If The Master Is Any Good, You Can Thank Joaquin Phoenix’s Fake Rapping
One of the many elements that makes Paul Thomas Anderson’s The Master such an object of fascination is the fact that the movie will be Joaquin Phoenix’s first project since he went woolly. The last time we saw the ever-talented Phoenix onscreen, it was in his fake-documentary I’m Still Here, in which he was bearded and incoherent and druggy and pretending to launch a rap career. Personally, I was always onboard with Phoenix and his buddy/director Casey Affleck trying to mess with us; getting Diddy to vouch that “Joaquin’s for real” will forever be a hilarious thing to do. For the most part, though, the long months of performance art rubbed the populace the wrong way, and the end result of I’m Still Here wasn’t nearly enough to convince the detractors it was all worth it. But those same anti–I’m Still Here–ians must now face an uncomfortable truth: According to the man himself, if Phoenix’s comeback performance — and, by extension, The Master as a whole — is any good, it’s because of that time he was pretending to be a rapper.
The New York Times sat down with Phoenix in Venice as part of The Master’s premiere at the Venice Film Festival, and got the breakdown:
[Phoenix] said that his last film – although greeted in most quarters with befuddlement or hostility – represented an important turning point. “It completely broadened my perspective on acting,” he said “I wanted to have that same experience that anything is possible” The lessons of I’m Still Here inspired him to experiment. “Going out on a stage publicly and not knowing how people are going to react to you – once I experienced that, it made me feel much more comfortable about going into a scene” On The Master he tried out different interpretations of lines and scenes, even going for “things that might seem absurd or stupid or don’t make sense or are obviously, quote-unquote, out of character.” Mr. Anderson said that for much of the shoot, Mr. Phoenix stayed in character. Mr. Phoenix, for his part, dislikes the actorly pretensions of the phrase — “I just hate hearing ‘staying in character,'” he said — but he acknowledged the importance of sustaining tension in this case. “[His character] Freddie was so extreme,” he said. “I couldn’t physically release and let my body relax, then go back into it.”
Staying in character.

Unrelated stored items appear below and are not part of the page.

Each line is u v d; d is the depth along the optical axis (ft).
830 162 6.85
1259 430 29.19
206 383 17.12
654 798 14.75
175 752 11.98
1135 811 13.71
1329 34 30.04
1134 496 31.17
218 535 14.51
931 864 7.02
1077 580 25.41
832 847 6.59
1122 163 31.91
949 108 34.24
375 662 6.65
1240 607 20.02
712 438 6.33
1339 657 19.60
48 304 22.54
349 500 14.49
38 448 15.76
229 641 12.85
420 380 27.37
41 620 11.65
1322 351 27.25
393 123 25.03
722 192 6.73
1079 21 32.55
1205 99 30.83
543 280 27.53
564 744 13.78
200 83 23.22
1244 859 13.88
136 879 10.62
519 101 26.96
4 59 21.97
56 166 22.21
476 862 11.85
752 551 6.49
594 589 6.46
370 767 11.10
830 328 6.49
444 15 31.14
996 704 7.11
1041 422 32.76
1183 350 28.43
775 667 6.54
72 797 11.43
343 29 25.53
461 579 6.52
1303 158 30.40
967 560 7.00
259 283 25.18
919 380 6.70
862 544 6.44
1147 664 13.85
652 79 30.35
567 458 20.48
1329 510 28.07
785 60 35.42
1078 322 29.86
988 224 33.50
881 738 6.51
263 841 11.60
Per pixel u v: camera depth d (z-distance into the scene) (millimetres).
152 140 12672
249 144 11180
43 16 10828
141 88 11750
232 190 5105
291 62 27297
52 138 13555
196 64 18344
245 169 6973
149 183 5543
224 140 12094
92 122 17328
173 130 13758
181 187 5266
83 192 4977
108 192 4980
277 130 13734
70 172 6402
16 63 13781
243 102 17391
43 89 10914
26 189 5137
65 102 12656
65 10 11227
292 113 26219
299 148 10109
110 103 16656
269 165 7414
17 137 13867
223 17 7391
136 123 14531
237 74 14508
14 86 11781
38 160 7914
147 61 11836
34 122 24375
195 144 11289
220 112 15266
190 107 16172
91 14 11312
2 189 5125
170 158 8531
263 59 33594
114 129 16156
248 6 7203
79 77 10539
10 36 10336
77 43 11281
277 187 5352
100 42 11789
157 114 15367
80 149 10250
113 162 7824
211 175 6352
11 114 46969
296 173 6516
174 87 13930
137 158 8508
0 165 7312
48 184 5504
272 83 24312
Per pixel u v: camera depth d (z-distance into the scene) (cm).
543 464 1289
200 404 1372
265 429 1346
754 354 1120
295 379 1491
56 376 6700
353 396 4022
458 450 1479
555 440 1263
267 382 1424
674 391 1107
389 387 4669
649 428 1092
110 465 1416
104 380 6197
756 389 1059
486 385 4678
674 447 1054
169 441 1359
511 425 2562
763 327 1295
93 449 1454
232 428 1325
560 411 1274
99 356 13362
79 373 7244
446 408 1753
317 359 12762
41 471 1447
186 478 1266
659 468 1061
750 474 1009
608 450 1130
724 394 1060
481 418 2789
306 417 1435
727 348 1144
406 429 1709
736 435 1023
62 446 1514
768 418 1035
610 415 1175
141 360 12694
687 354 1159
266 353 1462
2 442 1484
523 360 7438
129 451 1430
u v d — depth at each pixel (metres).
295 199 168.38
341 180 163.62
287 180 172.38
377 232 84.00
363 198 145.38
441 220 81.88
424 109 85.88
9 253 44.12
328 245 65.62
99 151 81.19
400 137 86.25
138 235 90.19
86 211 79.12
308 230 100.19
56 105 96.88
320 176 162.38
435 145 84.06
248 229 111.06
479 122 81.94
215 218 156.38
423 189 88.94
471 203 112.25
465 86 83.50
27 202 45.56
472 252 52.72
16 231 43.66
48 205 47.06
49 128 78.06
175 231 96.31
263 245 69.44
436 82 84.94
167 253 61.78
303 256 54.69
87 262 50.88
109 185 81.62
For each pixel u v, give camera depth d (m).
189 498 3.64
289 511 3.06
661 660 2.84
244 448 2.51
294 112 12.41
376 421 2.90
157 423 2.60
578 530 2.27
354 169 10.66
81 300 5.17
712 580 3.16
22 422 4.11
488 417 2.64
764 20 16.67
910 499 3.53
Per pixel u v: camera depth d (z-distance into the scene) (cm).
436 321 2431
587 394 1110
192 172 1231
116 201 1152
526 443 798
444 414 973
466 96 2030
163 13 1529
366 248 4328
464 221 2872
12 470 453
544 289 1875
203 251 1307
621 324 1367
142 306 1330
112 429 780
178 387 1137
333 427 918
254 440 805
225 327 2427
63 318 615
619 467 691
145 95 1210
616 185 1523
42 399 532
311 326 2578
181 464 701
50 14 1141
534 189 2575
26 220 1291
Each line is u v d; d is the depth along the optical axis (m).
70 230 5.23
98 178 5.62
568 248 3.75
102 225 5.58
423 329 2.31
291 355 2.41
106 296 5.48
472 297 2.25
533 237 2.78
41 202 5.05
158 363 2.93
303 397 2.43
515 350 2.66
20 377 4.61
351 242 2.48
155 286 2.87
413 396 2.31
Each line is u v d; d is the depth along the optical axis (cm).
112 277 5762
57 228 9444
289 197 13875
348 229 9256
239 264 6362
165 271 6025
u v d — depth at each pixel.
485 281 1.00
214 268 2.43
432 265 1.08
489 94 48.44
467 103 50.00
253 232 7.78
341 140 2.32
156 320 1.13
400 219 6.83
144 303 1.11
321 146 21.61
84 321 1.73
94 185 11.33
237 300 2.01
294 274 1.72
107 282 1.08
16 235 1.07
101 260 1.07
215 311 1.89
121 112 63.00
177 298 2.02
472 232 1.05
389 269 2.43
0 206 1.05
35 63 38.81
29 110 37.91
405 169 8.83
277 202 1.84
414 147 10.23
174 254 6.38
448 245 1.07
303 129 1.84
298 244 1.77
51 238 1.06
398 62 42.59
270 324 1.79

Just like for all of I’m Still Here.
Early accounts suggest Phoenix’s performance is one of the best of his career — a career that has already nabbed him two Academy Award nominations. If this is the movie, as many predict, that’ll bring Phoenix his first Oscar triumph, let’s hope he really takes the time during his acceptance speech to point out that none of this would have been possible if he had never gotten involved with fake rap.